# Starting a Whitetails Unlimited Chapter in Minot ND



## joshua.jeffreys (Jul 26, 2006)

Since there beginning in 1982, Whitetails Unlimited has remained vigilant in achieving there mission, and they have taken tremendous strides toward accomplishing there goals. When it comes to the white-tailed deer and its environment, there degree of professionalism, dedication, and financial support has earned them the reputation of being the nation's premier whitetail organization. There mission is to raise funds in support of:

I) A national educational campaign designed to address and instill in the general public, with emphasis on youth, a basic understanding of practical conservation measures.

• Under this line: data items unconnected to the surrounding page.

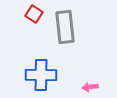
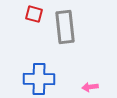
red square: rotated 18 degrees counterclockwise
blue cross: moved 2 px left, 4 px down
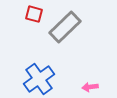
gray rectangle: rotated 52 degrees clockwise
blue cross: rotated 36 degrees counterclockwise
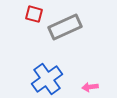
gray rectangle: rotated 20 degrees clockwise
blue cross: moved 8 px right
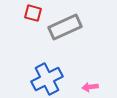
red square: moved 1 px left, 1 px up
blue cross: rotated 8 degrees clockwise
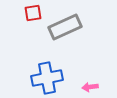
red square: rotated 24 degrees counterclockwise
blue cross: moved 1 px up; rotated 16 degrees clockwise
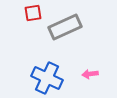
blue cross: rotated 36 degrees clockwise
pink arrow: moved 13 px up
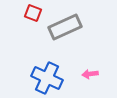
red square: rotated 30 degrees clockwise
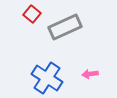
red square: moved 1 px left, 1 px down; rotated 18 degrees clockwise
blue cross: rotated 8 degrees clockwise
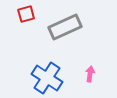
red square: moved 6 px left; rotated 36 degrees clockwise
pink arrow: rotated 105 degrees clockwise
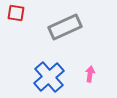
red square: moved 10 px left, 1 px up; rotated 24 degrees clockwise
blue cross: moved 2 px right, 1 px up; rotated 16 degrees clockwise
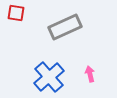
pink arrow: rotated 21 degrees counterclockwise
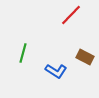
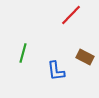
blue L-shape: rotated 50 degrees clockwise
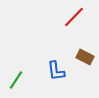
red line: moved 3 px right, 2 px down
green line: moved 7 px left, 27 px down; rotated 18 degrees clockwise
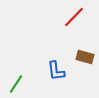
brown rectangle: rotated 12 degrees counterclockwise
green line: moved 4 px down
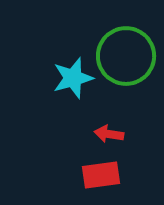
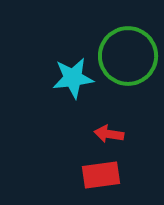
green circle: moved 2 px right
cyan star: rotated 9 degrees clockwise
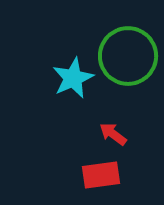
cyan star: rotated 18 degrees counterclockwise
red arrow: moved 4 px right; rotated 28 degrees clockwise
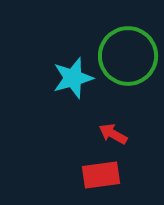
cyan star: rotated 9 degrees clockwise
red arrow: rotated 8 degrees counterclockwise
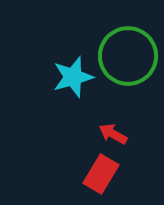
cyan star: moved 1 px up
red rectangle: moved 1 px up; rotated 51 degrees counterclockwise
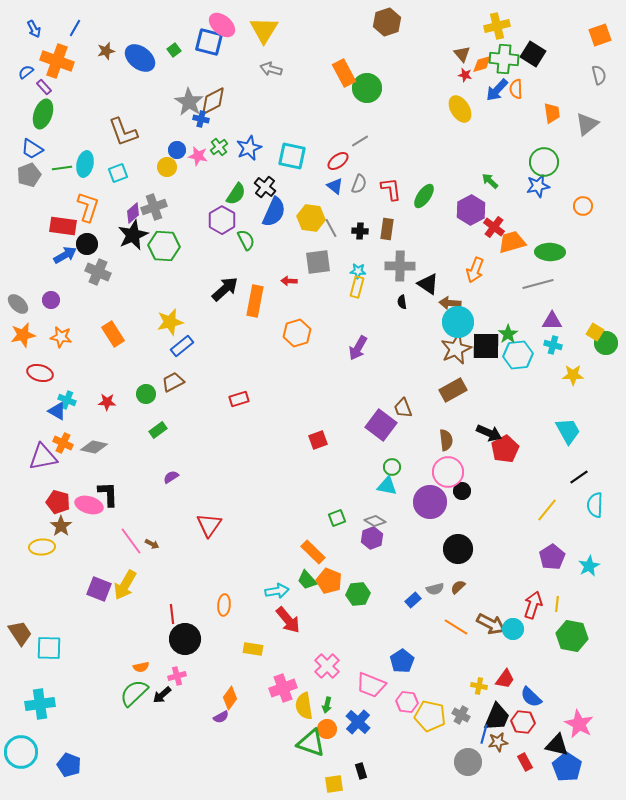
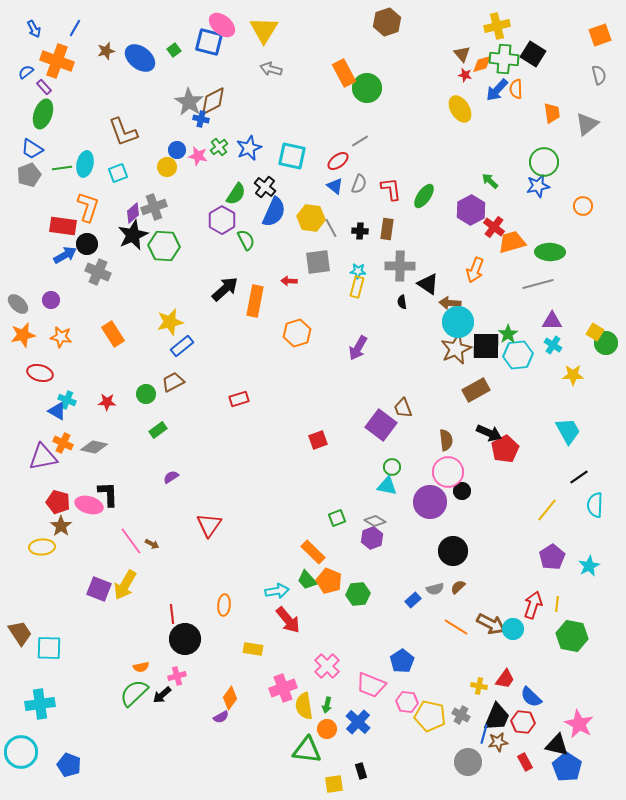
cyan cross at (553, 345): rotated 18 degrees clockwise
brown rectangle at (453, 390): moved 23 px right
black circle at (458, 549): moved 5 px left, 2 px down
green triangle at (311, 743): moved 4 px left, 7 px down; rotated 12 degrees counterclockwise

II) Promote the acquisition, restoration, and management of wildlife habitat.

III) Preserve the hunting tradition for future generations.

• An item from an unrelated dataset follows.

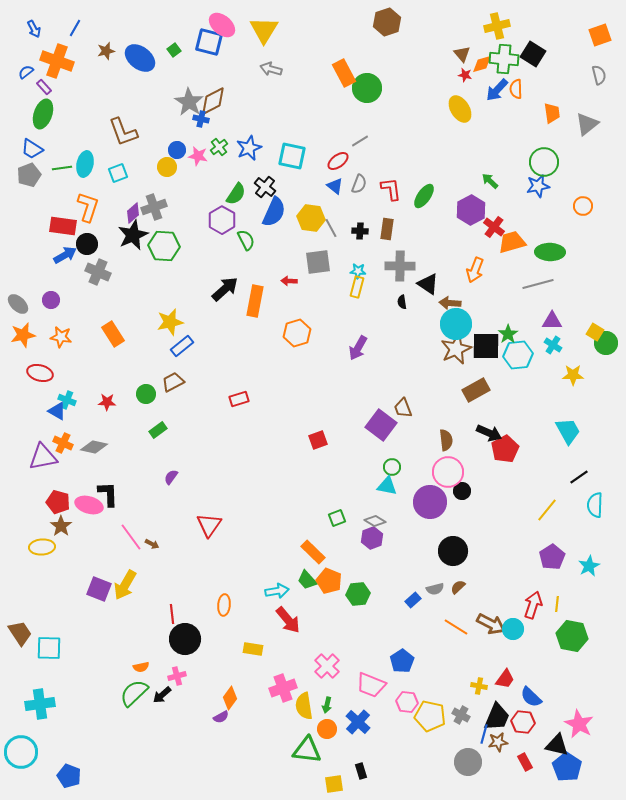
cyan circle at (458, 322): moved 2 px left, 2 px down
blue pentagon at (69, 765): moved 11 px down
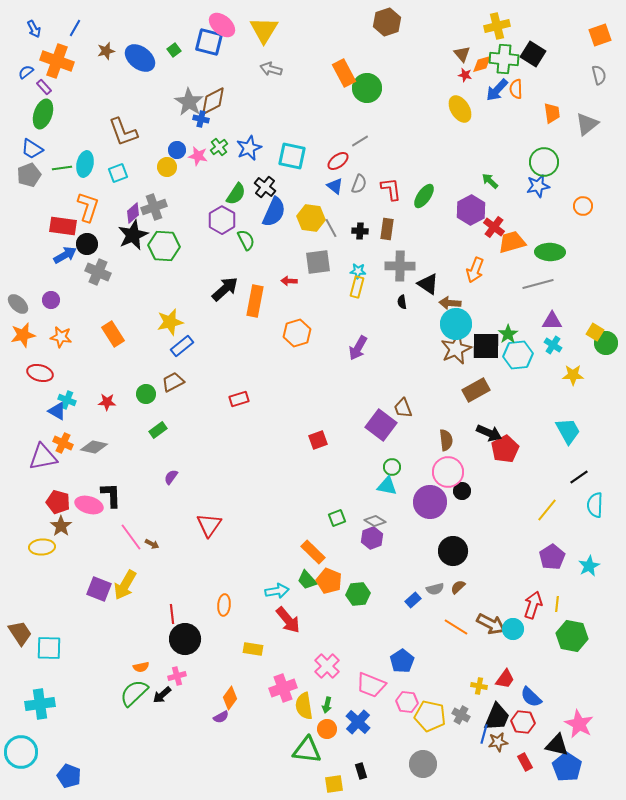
black L-shape at (108, 494): moved 3 px right, 1 px down
gray circle at (468, 762): moved 45 px left, 2 px down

If this interest you and you want to know more info on the up and coming chapter please send me a pm.

The first week of January Larry Yost the Whitetails Unlimited Field Director for North Dakota, South Dakota, Nebraska, Kansas, Western Iowa & Western Minnesota will be meeting with us to explain how we can work together and raise money for education, conservation and the preservation of the hunting tradition.

Sincerely,
Joshua K. Jeffreys
:beer:


----------



## tat2hunter (Jun 21, 2007)

do you know if fargo has a WU?


----------



## joshua.jeffreys (Jul 26, 2006)

They are in the process of starting one as we speak...


----------



## tat2hunter (Jun 21, 2007)

thats good to hear. we need more groups like these.


----------



## deerslayer80 (Mar 27, 2007)

I'm in brother... I can't wait to get this chapter started up. When you have a passion for the sport as much as I do, it's great see an organization come to town and help educate the community and provide programs to better the sport.

I hope there's a lot of interest for this here in Minot.

Keep the sport running strong and participate in these organizations...


----------